The impact of Britain’s referendum has been felt in the financial markets worldwide. If you listen to the news, read a paper or talk with friends, it is a major topic of current discussion. In our view, the significance of this change is buffered by our belief that The most important factor in successful investing is a well diversified portfolio. While international and domestic stocks are down, U.S. bonds have actually increased in value. By the same token, for those accounts in which we have real estate, that asset class has risen in value, too.
The long-term impact of this change would likely be felt for years to come, assuming that it actually happens. The vote was a “referendum”, which is not binding. Some of the reaction in Britain seems to indicate that the country will not leave the European Union. We will have to wait and see.
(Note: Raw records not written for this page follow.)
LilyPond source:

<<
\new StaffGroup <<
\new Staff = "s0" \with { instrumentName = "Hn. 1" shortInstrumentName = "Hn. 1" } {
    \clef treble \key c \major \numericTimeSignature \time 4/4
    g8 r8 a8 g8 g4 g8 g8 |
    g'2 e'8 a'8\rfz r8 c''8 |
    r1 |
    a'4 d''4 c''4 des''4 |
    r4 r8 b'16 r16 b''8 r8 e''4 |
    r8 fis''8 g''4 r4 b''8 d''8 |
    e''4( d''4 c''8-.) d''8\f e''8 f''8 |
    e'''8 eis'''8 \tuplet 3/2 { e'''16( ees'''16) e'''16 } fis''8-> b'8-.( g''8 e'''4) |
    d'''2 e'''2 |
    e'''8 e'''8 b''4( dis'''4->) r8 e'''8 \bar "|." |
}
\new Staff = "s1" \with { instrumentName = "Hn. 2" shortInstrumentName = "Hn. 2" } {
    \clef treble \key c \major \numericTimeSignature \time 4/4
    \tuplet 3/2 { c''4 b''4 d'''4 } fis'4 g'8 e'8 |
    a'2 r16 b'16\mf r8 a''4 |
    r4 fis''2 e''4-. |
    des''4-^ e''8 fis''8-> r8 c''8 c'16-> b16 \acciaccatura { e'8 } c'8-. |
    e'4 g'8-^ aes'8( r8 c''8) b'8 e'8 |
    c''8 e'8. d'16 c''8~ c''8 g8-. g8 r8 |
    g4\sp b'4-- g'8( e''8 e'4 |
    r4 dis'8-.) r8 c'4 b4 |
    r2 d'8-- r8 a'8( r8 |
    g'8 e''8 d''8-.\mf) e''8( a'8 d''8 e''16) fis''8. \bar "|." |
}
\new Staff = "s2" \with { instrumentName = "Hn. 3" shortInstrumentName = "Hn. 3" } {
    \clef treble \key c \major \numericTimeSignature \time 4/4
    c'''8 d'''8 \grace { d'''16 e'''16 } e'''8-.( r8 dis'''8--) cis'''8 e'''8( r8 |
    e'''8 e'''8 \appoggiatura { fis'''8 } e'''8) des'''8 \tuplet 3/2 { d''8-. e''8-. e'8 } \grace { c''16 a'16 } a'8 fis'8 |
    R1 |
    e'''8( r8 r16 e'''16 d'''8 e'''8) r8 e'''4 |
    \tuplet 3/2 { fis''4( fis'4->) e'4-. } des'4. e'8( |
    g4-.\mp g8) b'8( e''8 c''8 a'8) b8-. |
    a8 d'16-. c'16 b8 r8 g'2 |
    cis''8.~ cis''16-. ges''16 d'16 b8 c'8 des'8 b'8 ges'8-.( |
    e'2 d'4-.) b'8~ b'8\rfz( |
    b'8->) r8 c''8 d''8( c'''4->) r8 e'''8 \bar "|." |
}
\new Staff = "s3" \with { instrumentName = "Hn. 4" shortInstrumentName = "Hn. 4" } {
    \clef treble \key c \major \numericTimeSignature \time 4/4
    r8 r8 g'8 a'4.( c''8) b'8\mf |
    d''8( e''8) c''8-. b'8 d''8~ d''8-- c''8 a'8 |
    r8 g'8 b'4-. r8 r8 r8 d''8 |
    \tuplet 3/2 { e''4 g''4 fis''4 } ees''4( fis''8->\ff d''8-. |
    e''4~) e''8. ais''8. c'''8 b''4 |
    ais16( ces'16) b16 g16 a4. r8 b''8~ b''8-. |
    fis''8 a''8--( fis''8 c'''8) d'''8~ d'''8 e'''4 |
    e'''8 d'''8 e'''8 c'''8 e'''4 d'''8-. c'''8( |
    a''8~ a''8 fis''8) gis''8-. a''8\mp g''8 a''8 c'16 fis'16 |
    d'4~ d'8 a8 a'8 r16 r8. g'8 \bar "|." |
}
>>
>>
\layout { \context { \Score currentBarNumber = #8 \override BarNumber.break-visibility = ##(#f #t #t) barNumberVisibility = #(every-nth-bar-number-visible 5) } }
Britain is under no pressure to act quickly on separation, as the rest of the EU has backed away from forcing a quick change.
With most events, what people really want to know is: “What’s the Deal?” We don’t really know what the deal is yet but it will become clearer with time. As markets understand what is happening and what will happen, they will adjust and become more normal. This kind of turning point may take from one week to four weeks to sink in. Think back to 9/11 when financial markets tanked, only to be back to where they started four weeks later. This event, no matter how momentous, is not a 9/11.
Diversification doesn’t protect us from losing money, but it mitigates the extremes that can take place in financial markets. We believe in broad diversification and use it in your portfolios.